Çok etkilenmiştim. O rengin yanına başka renk kullansam ne olur diye düşünüyordum. Uzun bir süre sonra ilk defa heyecanla uyandım. Ben ressamken hala yeni renklerle tanışabiliyorsam, daha keşfetmediğim binlerce renk varken, hayat nasıl vazgeçebileceğim ve heyecansız olabilirdi ki. O günden sonra hayattan keyif almaya başladım. Rengin çok çeşidi olduğu gibi sevginin de pek çok hali var. Benim için muazzam bir öğreti oldu.
"RENGE DOGRU YOL ALIRIM"
● Toplumların her zaman sanatla beslenmesi gerektiğine inananlardan mısın?
KESİNLİKLE. Bizi robotlardan sanatsal bakış açısı ve düşünme şekillerimiz ayıracaktır. Yoksa robotların insanın yerine geçmesi an meselesi.
● Her fırçayı vurduğunda o an beyninde, ruhunda neler hissediyorsun?
BELİRLİ bir duyguyla sınırlandıramam.
Bazen koca bir boşluk olur, bilinmezlik gerilim yaratır.
Benim resimdeki sınavım genelde bilinmezlikle olmuştur.
Bir dokudan etkilenir, bir renk sürerken bir kelime, bir nota fırçamı dile getirir. Peş peşe heyecanla başka boyamaya, sonra karakterlerime, rengime doğru yol almaya başlarım.
NFT GÜZEL BIR FARKINDALIK
● Sanat eserlerinin NFT ile duyurulması hakkındaki görüşün nedir?
DOĞADA az bulunan maddeler kıymetlidir.
Altın, gümüş gibi. Sanatın da eşi benzeri olmayan bir yönü olduğu için her zaman bir yatırım aracı olmuştur.
Resim sanatı hem insanın varlık halini yücelten bir durum hem de bir tane oluşu, aynısından başka bulunamaması onu özel kılıyor. Aynı resmi, ikinci bir insanın alabilme şansı yok. Özel bir yatırım aracı. Günümüzde NFT piyasasıyla ve dijital artlarla bunların parlatıldığı bir zamandayız. Çok güzel farkındalıklar var dünyada.

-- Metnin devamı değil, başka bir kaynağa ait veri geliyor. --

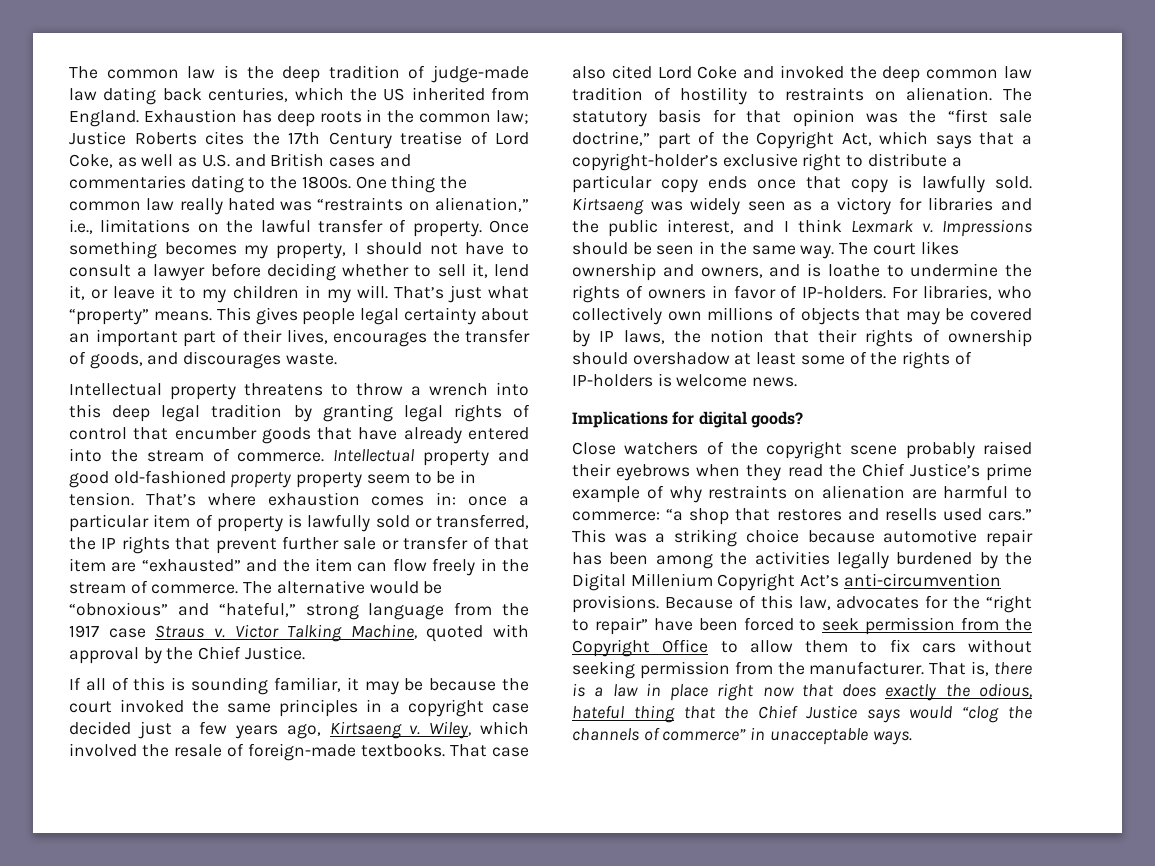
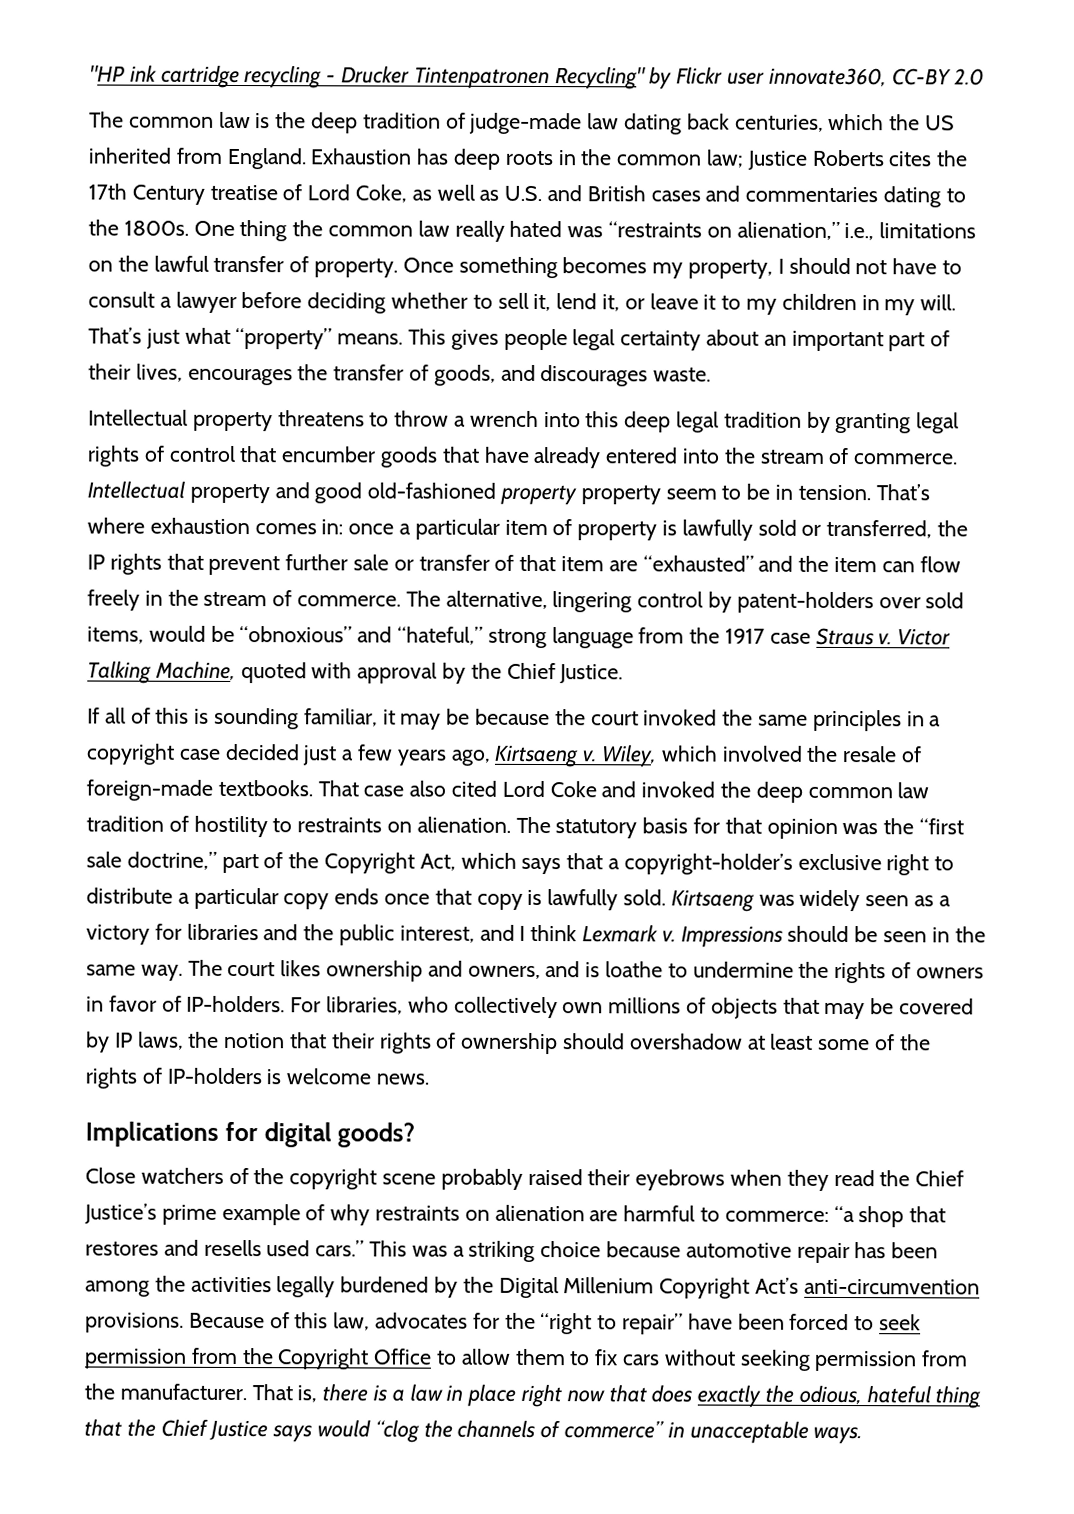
(69, 72) none -> [89,64,985,90] "HP ink cartridge recycling - Drucker Tintenpatronen Recycling" by Flickr user innovate360, CC-BY 2.0 //
[276,580,365,594] alternative -> [445,590,965,614] [87,626,144,644] alternative, lingering control by patent-holders over sold items,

Sanatçının da hak ettiği parayı kazanabileceği koleksiyonlar yapmasına olanak sağladı bu durum.
"Bir agaca dokunup topraga basmazsam hata veriyorum"
● İşini yaparken sana iyi gelen şeyler nedir, nelerden besleniyorsun?
Gülmeyi çok severim. Tek başıma değil de beni anlayan kişilerle, paylaşarak gülmeyi seviyorum. Seyahat etmeye bayılıyorum. Yolda olmak benim arındığım bir durum. Doğa benim için çok önemli bir metafor.
Beni iyileştirme gücü var. 2 haftadan uzun süre doğanın içine karışmadıysam, bir ağaca dokunup toprağa basmadıysam, gökyüzünü içime çekemediysem sıkıntılar yaşıyorum, hata kodu veriyorum. Gerginlik yaşıyorum.
O yüzden doğadan vazgeçemiyorum.
FIRÇA IZI PARMAK IZI GIBI
- SENİN yapmayı düşündüğün bir eseri senden önce başka bir meslektaşın yaptığında neler düşünüyorsun?
BUNUNLA hiç karşılaştığımı hatırlamıyorum. Ama bu resmi ben yapmak isterdim dediğim çok güçlü tablolar, fırçalar var. Beğendiğim resimleri yapmak istesem bile aynısını icra edemiyorum. Tıpkı parmak izlerimizin farklılığı gibi, fırça izlerimiz de kişiye ait ve özeldir.